While Oregon,Colorado and several other states are racing to put GMO labeling initiatives on their state ballots, a very different sprint is occurring at the USDA. The two competitive dashes appear to be heading in opposite directions and could end up cycling back in a grand collision of values and money. One team seeks to bring as many new bio-engineered products to the farm and dining table as quickly as possible. The other tag team is speeding ahead with state labeling initiatives in over 30 states. What happens when we finally have national mandatory labeling and many of our crops are dominated by genetically modified species?
In 1992 the FDA ruled that they were “not aware of any information showing that foods derived by these new (GMO) methods differ from other foods in any meaningful or material way.” They ruled that “as a class, foods developed by the new (GMO) techniques do not present any different or greater safety concern than foods developed by traditional plant breeding.”
Soon after this ruling the U.S. Department of Agriculture’s (USDA) Animal and Plant Health Inspection Service (APHIS) began reviewing and approving deregulation for GMO entities in our food supply. Companies such as Monsanto and Syngenta continue to request deregulation of certain new species of life that they exclusively own and patent. The USDA agency reviews the new products under the pretext that they do not differ from their non-genetically modified cousins. More often than not the new patented food entities get approved for planting in the US after a 30-day comment period.
So it wasn’t with much surprise that I received two very different emails vying for attention in my inbox.
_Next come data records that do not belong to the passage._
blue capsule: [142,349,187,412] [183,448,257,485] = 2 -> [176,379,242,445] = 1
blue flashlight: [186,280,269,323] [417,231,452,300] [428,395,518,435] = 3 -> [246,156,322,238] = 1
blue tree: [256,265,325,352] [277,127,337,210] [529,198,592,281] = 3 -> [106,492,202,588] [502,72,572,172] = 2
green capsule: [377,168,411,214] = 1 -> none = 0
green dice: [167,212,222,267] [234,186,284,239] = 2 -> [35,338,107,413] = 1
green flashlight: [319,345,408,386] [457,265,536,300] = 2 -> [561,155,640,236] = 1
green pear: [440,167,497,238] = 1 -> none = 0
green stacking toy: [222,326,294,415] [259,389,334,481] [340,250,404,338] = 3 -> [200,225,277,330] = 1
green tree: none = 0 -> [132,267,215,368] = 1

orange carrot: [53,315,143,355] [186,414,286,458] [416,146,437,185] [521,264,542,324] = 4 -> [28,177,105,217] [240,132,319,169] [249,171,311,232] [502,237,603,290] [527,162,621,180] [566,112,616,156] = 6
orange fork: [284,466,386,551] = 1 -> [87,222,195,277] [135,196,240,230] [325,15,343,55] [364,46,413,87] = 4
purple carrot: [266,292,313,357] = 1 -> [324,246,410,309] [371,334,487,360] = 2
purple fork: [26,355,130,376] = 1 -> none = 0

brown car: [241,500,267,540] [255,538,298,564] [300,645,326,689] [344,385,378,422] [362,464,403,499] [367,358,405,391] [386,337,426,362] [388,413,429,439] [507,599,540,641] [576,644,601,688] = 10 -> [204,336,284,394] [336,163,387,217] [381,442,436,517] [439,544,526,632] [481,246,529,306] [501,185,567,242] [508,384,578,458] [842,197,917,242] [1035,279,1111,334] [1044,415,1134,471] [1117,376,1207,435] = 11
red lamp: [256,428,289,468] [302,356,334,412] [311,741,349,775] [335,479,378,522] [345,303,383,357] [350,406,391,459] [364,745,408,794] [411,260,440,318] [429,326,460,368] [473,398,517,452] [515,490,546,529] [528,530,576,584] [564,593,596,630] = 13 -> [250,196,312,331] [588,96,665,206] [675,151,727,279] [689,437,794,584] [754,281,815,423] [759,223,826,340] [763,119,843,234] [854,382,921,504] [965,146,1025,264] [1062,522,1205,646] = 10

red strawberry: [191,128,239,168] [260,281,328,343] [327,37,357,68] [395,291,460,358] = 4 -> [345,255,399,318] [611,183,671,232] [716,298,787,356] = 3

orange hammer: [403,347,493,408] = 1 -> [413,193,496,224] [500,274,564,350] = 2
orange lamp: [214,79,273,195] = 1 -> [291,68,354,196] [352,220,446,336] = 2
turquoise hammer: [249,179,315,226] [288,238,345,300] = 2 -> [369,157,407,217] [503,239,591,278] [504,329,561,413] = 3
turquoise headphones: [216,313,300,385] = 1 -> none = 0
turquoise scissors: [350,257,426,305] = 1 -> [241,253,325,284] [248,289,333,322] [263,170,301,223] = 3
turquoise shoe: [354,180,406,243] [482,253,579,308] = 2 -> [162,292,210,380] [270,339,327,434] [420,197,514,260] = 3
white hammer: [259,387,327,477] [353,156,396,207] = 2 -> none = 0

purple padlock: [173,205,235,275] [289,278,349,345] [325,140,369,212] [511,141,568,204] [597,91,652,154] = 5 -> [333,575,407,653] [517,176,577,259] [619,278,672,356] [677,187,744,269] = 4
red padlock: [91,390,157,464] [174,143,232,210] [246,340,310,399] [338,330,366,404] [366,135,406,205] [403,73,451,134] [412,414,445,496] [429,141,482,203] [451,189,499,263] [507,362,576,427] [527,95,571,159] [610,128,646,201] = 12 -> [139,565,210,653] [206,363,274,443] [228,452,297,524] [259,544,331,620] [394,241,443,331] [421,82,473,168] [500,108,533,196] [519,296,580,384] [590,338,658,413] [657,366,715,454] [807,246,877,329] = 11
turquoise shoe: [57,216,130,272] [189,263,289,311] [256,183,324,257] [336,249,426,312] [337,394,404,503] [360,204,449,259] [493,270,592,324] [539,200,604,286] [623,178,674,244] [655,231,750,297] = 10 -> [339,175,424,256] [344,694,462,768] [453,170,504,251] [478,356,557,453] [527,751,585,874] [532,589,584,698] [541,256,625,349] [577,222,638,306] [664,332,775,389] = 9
Side by side they nestled each banners for opposing foot races. The first headline read “The California bill to label genetically engineered (GE) food is headed for a vote in the State Senate this week….” The other started with: “Dear BRS Stakeholder….”
“The U.S. Department of Agriculture’s (USDA) Animal and Plant Health Inspection Service (APHIS) is announcing today the availability of several biotechnology regulatory actions. It went on to explain that the J.R. Simplot Company is seeking non-regulated status for GMO potatoes engineered to reduce black spot bruise. Syngenta Seeds, Inc., and Bayer CropScience AG are seeking non-regulated status of soybeans genetically engineered for more herbicide resistance. Additionally, Monsanto and Forage Genetics International are seeking non-regulated status of GMO alfalfa.”
In all cases the agency made available preliminary findings of No Significant Impact. Essentially it plans to grant the requests to deregulate three new genetically engineered crops after a 30 day comment period once the findings are published in the Federal Register.
I live in a world of many ironic contradictions but these two emails represented two polar extreme marathons. The participants in these two races are diametrically opposed and both are passionately sprinting towards very different goals. In my mind it is difficult to determine a winner, although I see the biotech companies with an advantage of money and FDA rulings in their game.
I am left only with questions and certain hopeful ruminations. If products are labeled, will more consumers demand non GMO ingredients in their food? How would nationally mandatory labeling affect the advancement of new crop varieties? Would traditional breeding come into fashion again? Would the patent holders give up their rights to own our seed supply?
The final outcome will be evident once these races have been won or lost. Keep your eye on the game.